Why wallpaper? "We decided [it] would be a great medium both in terms of how [the prints] would work visually, and also in the idea of being an object that fits between decoration and art," Leszcz says. "There's been a bit of a revival in wallpaper. My generation is really excited about wallpaper, but our parents' generation associates it with a fussy, old-world, outdated aesthetic."

 

There's nothing outdated about the stunning eight-piece collection (some are available in various colourways), which features designs drawn from historical patterns on textiles, ceramics, tiles and books. The "Carolina Parakeets" paper, laden with lush green feathers, draws from the copperplate etchings in The Birds of America, American painter John James Audobon's seminal 1827 tome.

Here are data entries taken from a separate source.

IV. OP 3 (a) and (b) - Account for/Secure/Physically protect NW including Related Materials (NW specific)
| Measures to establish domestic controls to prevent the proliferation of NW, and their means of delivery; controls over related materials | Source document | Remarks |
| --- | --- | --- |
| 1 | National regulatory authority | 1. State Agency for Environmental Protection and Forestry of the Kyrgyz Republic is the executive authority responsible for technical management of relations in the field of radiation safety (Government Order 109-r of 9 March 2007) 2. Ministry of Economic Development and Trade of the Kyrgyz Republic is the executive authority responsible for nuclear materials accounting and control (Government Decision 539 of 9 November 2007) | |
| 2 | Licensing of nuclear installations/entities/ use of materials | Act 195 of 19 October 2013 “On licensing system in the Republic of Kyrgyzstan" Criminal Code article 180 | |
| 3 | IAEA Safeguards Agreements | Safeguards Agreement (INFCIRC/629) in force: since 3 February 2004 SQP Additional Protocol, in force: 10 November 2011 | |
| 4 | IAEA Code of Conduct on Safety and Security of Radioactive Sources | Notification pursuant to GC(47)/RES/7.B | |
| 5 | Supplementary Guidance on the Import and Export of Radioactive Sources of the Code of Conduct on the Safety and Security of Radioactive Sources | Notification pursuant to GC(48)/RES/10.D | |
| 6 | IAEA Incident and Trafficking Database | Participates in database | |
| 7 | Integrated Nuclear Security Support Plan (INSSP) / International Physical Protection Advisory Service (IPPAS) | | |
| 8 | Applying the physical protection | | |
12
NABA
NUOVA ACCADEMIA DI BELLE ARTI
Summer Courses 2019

The pink florals on "The Last Monarch" call to mind the Renaissance Revival designs of 1850s Paris, and the "Faenza" paper references the 16th-century ceramics housed in Cairo's Aqsunqur Mosque, built in 1347.

 

"The ecelectism works," says Leszcz. "We liked the idea of cherry-picking different historical epochs, and that suited our vision for the brand."

 

Owen Jones

 

The Last Monarch

 

Leszcz and his team at Whitman Emorson came up with the idea for Thoreaux while speaking to friends at an overseas image research company, which maintains a archive of historic images. "We started a conversation with them around the idea of 'what could we do with these images?'" he explains. "A lot of the images are in the public domain as they are hundreds of years old, or even 1,000 years old in some cases. There was no reason [the European patterns] couldn't be brought to North America."

 

Whitman Emorson worked with York Wallcoverings, a manufacturer in Pennsylvania, to bring the designs to fruition. "This was an opportunity for us to have our own consumer company," Leszcz says. He acknowledges the difficulty of starting a wallpaper business without having much experience in the production side of things. "But coming up with a name, identity, website, brand story — those are things we do. Doing the wallpaper design was a challenge, but it was in our wheelhouse. Telling stories about each part of our design was also normal for us."

 

The challenge has certainly paid off — response in the design community has been swift and positive. The wallpapers are available on the Thoreaux website, and plans for a second collection are in the works.